Risks of Nuclear Power

Risks of using Nuclear power – A mini guide.

Nuclear energy is a source of energy that is based on a technology capable of exploiting the energy produced by the splitting of the atom by nuclear fission. It’s the same awe-inspiring technology that also yielded the scary and destructive weapons used in World War II, but now harnessed for generating power in a safer capacity.

Nuclear power plants ensure the production of electricity. But, as one might rightly expect, it comes with multiple risks. Here we concentrate on the risks of using nuclear power.

Carbon dioxide emissions.

We want to start with the good, so here’s one of the biggest positives to nuclear power. Nuclear energy makes it possible to produce electricity. This makes it possible to meet the electricity demand but does not fully solve the problem of a country’s energy supply. For example, in America, electricity consumption weighs about 100.2 quadrillions Btu. The electric carrier satisfies most of the needs of advanced society but not all (e.g., fuel for transportation, fuel for heating, etc.). Moreover, such a plant’s operation creates only 7 grams of CO2 for a kilowatt-hour produced against more than 1000 grams per kilowatt-hour for coal-fired power stations.

Nuclear power plant safety risks.

Nuclear power plants require a higher level of safety than other power plants as the environmental consequences are greater in the event of a disaster or accident. In history, we remember, in particular, the nuclear accident at the Soviet Chernobyl power plant in 1987 and the nuclear disaster at the Japanese Fukushima power plant in 2011.

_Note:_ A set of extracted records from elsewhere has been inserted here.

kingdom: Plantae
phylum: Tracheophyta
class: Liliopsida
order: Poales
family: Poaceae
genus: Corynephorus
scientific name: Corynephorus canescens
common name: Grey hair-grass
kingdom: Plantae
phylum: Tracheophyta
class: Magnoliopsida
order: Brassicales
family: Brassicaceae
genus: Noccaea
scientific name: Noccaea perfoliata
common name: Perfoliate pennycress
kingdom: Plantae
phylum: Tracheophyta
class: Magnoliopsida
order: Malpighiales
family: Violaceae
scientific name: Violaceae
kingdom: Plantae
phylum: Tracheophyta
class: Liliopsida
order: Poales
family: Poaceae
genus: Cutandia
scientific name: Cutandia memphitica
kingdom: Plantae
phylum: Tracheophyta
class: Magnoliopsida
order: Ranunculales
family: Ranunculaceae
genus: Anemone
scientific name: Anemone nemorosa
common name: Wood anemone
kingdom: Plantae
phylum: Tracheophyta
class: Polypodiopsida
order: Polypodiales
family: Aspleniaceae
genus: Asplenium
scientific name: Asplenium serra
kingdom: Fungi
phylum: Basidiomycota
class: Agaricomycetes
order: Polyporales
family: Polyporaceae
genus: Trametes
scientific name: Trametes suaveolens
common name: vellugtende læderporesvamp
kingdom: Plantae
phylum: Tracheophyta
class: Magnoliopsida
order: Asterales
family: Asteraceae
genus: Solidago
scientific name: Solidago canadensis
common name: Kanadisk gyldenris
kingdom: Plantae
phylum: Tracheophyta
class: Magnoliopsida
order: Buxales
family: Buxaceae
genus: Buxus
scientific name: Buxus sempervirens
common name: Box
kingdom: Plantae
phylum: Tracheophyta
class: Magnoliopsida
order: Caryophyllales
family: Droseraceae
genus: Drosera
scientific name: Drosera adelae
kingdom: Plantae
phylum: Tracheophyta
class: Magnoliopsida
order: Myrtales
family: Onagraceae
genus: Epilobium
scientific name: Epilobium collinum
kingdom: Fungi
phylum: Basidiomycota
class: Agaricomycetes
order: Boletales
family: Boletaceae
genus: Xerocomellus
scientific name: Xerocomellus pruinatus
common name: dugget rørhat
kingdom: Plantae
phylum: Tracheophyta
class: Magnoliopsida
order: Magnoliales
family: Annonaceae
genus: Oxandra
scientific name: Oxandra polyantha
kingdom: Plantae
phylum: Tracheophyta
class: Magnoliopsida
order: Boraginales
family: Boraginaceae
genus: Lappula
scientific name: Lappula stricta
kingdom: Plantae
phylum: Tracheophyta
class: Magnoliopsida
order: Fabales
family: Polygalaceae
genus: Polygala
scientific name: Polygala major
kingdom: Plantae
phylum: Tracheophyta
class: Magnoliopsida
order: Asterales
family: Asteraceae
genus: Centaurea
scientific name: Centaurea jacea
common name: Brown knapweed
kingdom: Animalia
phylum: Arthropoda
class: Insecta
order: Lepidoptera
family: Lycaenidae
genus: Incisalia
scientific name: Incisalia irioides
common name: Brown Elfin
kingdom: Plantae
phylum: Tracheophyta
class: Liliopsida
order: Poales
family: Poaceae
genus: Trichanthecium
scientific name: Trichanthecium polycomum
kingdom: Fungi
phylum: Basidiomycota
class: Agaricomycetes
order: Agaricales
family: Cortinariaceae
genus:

It has the potential that power plant integrity that can be comprised by terrorist attacks 

We live in an age where few people can do great harm to humanity. The memory of the tragedy of 11 September 2001 at the World Trade Center’s skyscrapers was a severe shock for the entire Western society. The risk of nuclear power plants being taken as targets for acts of terrorism or as dirty bombs is very realistic. It is legitimate and rational to worry. New nuclear power plants will have to include this aspect from the design stage.

How to get rid of Nuclear waste.

Unfortunately, nuclear waste is another critical aspect and risk of nuclear power. They cannot be destroyed, and the only solution, for the moment, seems to be storage for thousands of years in geological or engineering repositories. The search for a safe deposit is among the main objectives of the EU and the US. Years of studies and large investments are required to identify storage solutions for hundreds of thousands of years.

The transport of nuclear waste and material is one of the most critical aspects of the “safety” issue. During transport, in addition to the opposition of the populations who will see trains or ships carrying radioactive loads pass near their homes, there is a risk of accidents and terrorist attacks. In Europe, special trains for the transport of nuclear waste are escorted by “tanks” and by mounted policemen. The train itinerary changes continuously without the knowledge of the populations residing near the railways. For these reasons, waste deposits should reside near nuclear power plants, thus avoiding the need to transport waste. Technological and scientific research has not yet found a way to destroy waste within nuclear power plants themselves.